Method for rapid identification of Edwardsiella fisicida sRNA

[0035] Embodiment 2 real-time fluorescent quantitative PCR analysis

[0036] In this example, real-time fluorescent quantitative PCR was used to analyze the expression difference of sRNA082 between the wild strain and the mutant strain.

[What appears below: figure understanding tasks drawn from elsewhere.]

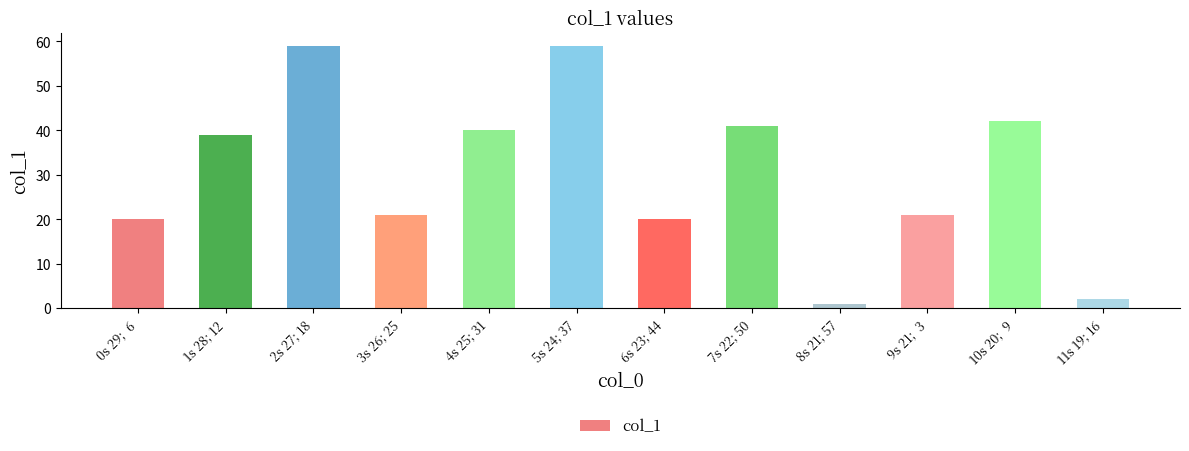

What is the greatest value displayed?

59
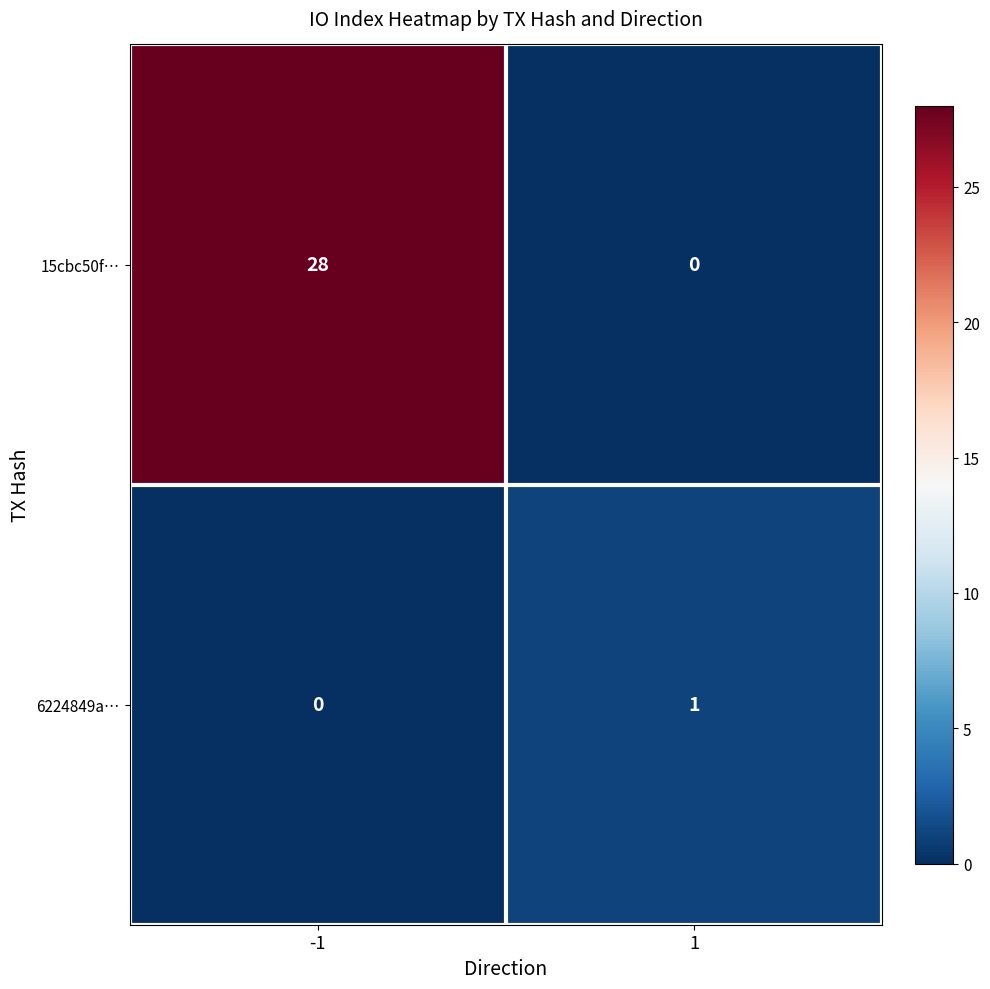

Read the 15cbc50f… value at -1.

28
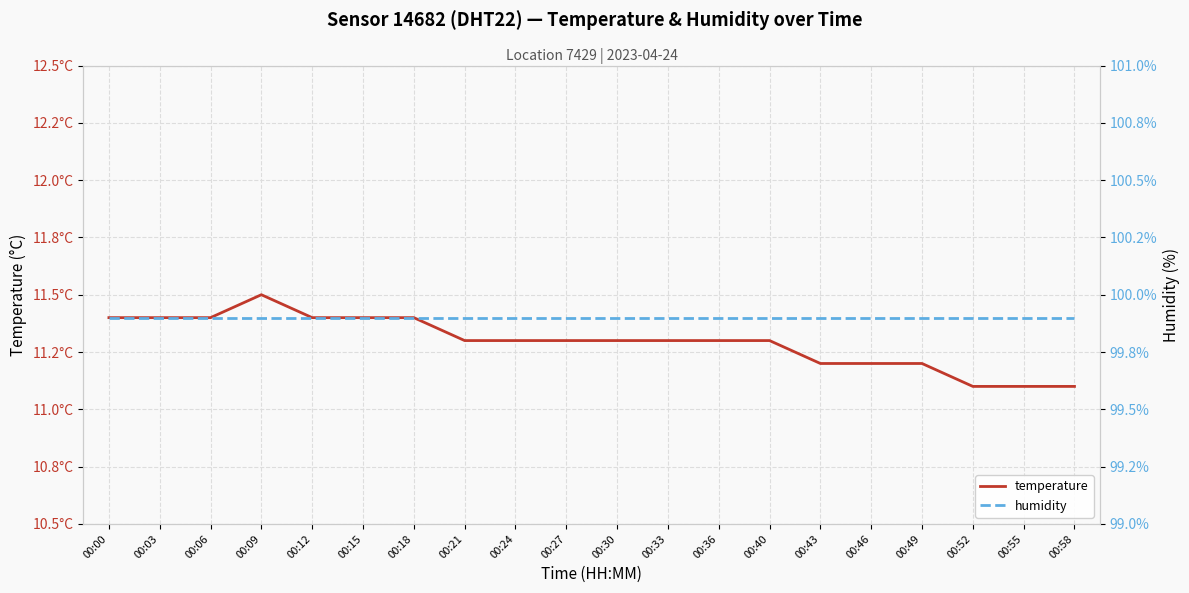

True or false: temperature and humidity intersect in this chart.

False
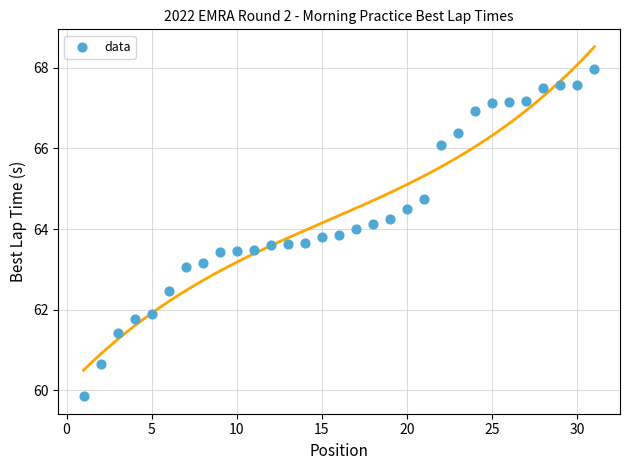

What is the range of X values (max minus min)?

30.0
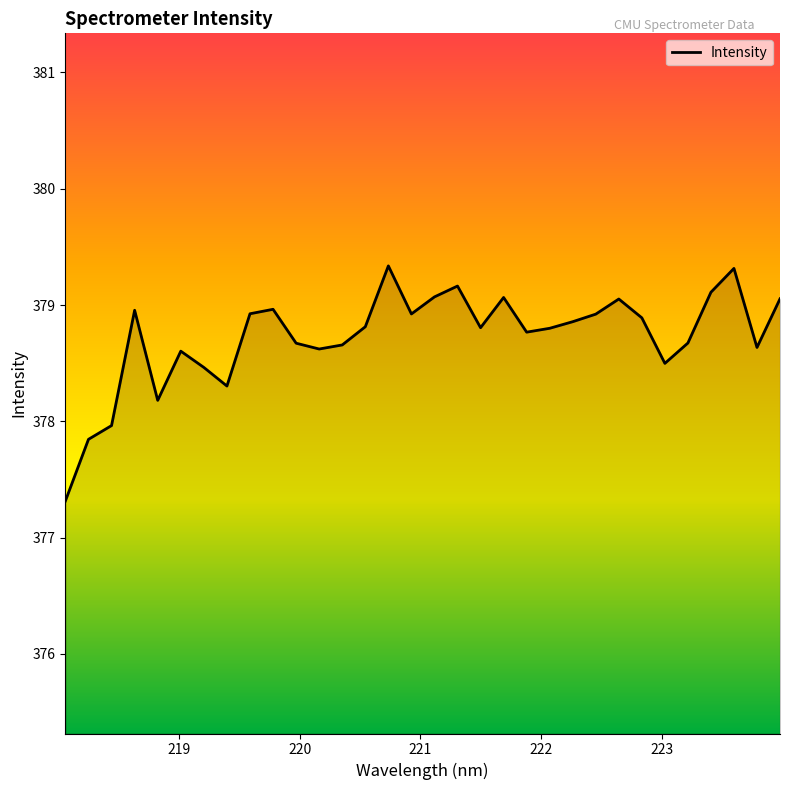

What is the maximum value shown in the chart?

379.3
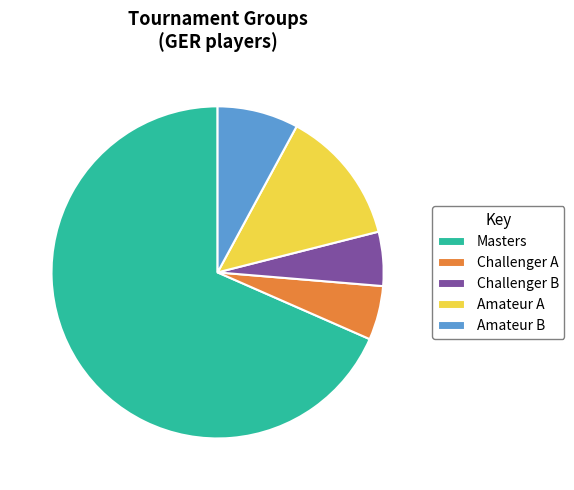

The Amateur B slice represents 1% of the pie. True or false?

False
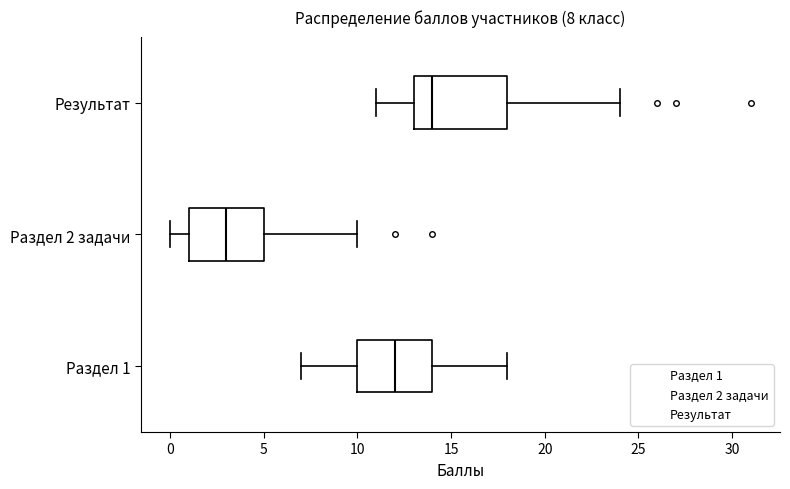

Which box has the furthest to the right median line?

Результат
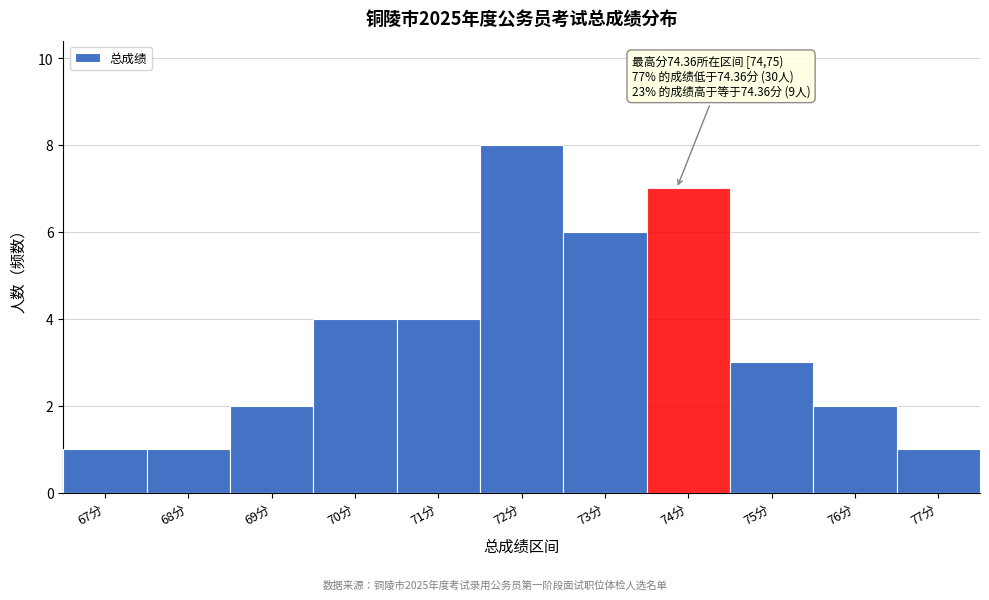

Reading left to right, what are all the values shown in this chart?

67分=1	68分=1	69分=2	70分=4	71分=4	72分=8	73分=6	74分=7	75分=3	76分=2	77分=1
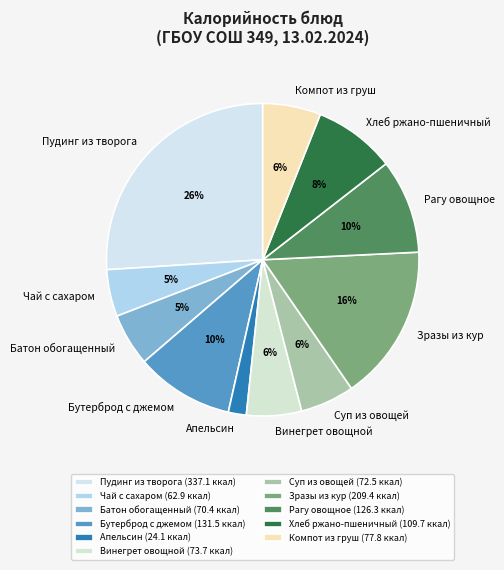

To the nearest percent, what is the difference between the Апельсин and Рагу овощное slice percentages?

8%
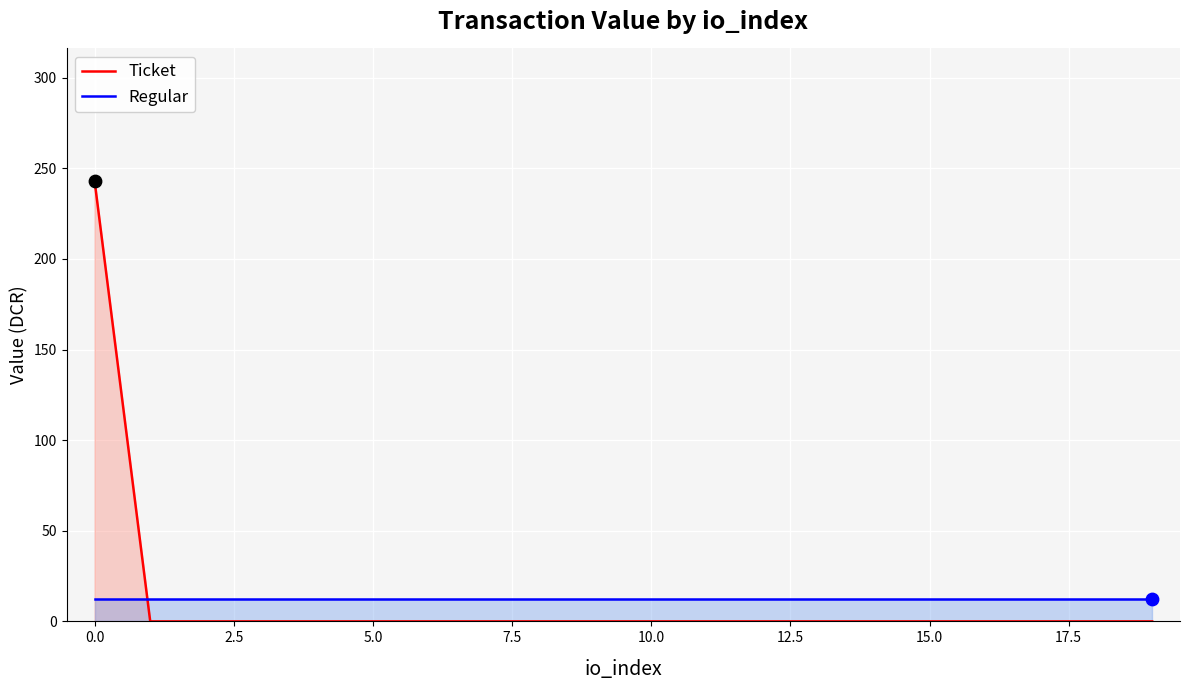

The value of Ticket at 10.0 is 163.2. True or false?

False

[0037] Methods: The wild strain of Edwardsiella piscicida and the hfq mutant strain were cultured to the logarithmic phase (OD=0.8), the bacteria were collected, and the RNA was extracted with the EZNA Total RNA Extraction Kit from Omega Company, and the RNA was treated with RNase-free DNaseI. Take 1 μg of RNA sample, and use Invitrogen’s Superscript II reverse transcriptase to perform reverse synthesis of cDNA; use cDNA as a template for real-time fluorescent quantitative PCR: the reagent is Takara PrimeScript TM RT-PCR KitII; reaction parameters: pre-denaturation at 95°C for 30s, denaturation at 95°C for 10s, annealing and extension at 60°C for 30s, 40 cycles; sRNA primers (taking Edwardsiella ichthyophila sRNA012 as an example), 082RTF:AA...

[0039] Embodiment 3 Accuracy detection test

[0040] Using the method of Example 1 of the present invention and the real-time fluorescent quantitative PCR experiment conditions of Example 2, 19 sRNA samples were identified, among which, 19 samples were determined to be Hfq-dependent sRNA by transcriptome sequencing. see results figure 2 .

[0041] The results show that the method provided by the present invention detects the above 19 samples, and determines that 16 samples are Hfq-dependent sRNA, and three samples of sR063, sR009, and sR162 are Hfq-dependent sRNA, with an accuracy rate of 84.2%. It shows that the method provided by the invention can quickly and accurately identify the dependence relationship between sRNA and Hfq protein.